═════ MATERIAL PROVIDED

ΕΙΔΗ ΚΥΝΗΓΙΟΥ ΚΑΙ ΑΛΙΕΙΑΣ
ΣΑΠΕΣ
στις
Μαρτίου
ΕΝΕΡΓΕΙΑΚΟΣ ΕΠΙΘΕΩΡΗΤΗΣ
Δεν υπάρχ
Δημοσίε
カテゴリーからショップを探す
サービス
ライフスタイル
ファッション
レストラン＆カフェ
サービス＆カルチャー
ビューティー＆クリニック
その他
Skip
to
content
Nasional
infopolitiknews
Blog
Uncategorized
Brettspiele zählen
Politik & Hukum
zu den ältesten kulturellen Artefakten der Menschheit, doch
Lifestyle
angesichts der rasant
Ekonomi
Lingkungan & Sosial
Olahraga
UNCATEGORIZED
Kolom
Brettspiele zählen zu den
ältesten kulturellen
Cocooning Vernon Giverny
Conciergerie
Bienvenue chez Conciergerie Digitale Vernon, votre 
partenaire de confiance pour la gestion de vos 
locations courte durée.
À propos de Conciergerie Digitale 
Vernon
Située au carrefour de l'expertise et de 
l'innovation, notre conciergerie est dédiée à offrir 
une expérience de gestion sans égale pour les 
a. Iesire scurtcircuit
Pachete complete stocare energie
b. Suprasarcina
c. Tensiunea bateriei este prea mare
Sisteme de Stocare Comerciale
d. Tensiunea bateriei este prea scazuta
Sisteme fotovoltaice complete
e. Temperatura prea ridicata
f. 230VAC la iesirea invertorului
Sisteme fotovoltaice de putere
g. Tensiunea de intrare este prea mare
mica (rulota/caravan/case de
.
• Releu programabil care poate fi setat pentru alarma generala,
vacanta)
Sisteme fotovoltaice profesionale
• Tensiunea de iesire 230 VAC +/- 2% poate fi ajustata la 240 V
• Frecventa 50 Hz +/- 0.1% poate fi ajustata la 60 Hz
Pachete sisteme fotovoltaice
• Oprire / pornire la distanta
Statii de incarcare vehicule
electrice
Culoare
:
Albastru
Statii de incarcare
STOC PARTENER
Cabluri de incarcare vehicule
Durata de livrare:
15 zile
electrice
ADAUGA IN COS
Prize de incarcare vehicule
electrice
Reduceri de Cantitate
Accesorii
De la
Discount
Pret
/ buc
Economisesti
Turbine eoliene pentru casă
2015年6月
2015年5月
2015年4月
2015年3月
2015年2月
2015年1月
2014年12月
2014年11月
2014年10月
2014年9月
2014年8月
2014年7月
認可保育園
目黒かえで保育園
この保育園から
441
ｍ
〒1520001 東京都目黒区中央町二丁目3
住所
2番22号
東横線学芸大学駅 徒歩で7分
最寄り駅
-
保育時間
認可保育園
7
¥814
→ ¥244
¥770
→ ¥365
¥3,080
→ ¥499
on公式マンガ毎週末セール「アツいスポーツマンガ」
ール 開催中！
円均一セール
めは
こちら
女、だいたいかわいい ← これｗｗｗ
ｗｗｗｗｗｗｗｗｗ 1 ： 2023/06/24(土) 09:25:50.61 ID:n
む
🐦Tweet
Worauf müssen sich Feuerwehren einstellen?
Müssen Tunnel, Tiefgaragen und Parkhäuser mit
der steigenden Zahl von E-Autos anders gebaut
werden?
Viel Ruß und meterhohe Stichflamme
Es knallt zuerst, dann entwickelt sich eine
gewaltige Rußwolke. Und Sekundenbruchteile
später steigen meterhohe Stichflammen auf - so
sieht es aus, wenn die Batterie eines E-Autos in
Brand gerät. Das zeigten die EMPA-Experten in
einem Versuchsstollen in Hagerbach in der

══════════

▶ TASK PROMPT: Find the line with "Economisesti" in the data above. Restate it and all later lines word for word, ending with the last line.

▶ EXERCISE RESPONSE:
Economisesti
Turbine eoliene pentru casă
2015年6月
2015年5月
2015年4月
2015年3月
2015年2月
2015年1月
2014年12月
2014年11月
2014年10月
2014年9月
2014年8月
2014年7月
認可保育園
目黒かえで保育園
この保育園から
441
ｍ
〒1520001 東京都目黒区中央町二丁目3
住所
2番22号
東横線学芸大学駅 徒歩で7分
最寄り駅
-
保育時間
認可保育園
7
¥814
→ ¥244
¥770
→ ¥365
¥3,080
→ ¥499
on公式マンガ毎週末セール「アツいスポーツマンガ」
ール 開催中！
円均一セール
めは
こちら
女、だいたいかわいい ← これｗｗｗ
ｗｗｗｗｗｗｗｗｗ 1 ： 2023/06/24(土) 09:25:50.61 ID:n
む
🐦Tweet
Worauf müssen sich Feuerwehren einstellen?
Müssen Tunnel, Tiefgaragen und Parkhäuser mit
der steigenden Zahl von E-Autos anders gebaut
werden?
Viel Ruß und meterhohe Stichflamme
Es knallt zuerst, dann entwickelt sich eine
gewaltige Rußwolke. Und Sekundenbruchteile
später steigen meterhohe Stichflammen auf - so
sieht es aus, wenn die Batterie eines E-Autos in
Brand gerät. Das zeigten die EMPA-Experten in
einem Versuchsstollen in Hagerbach in der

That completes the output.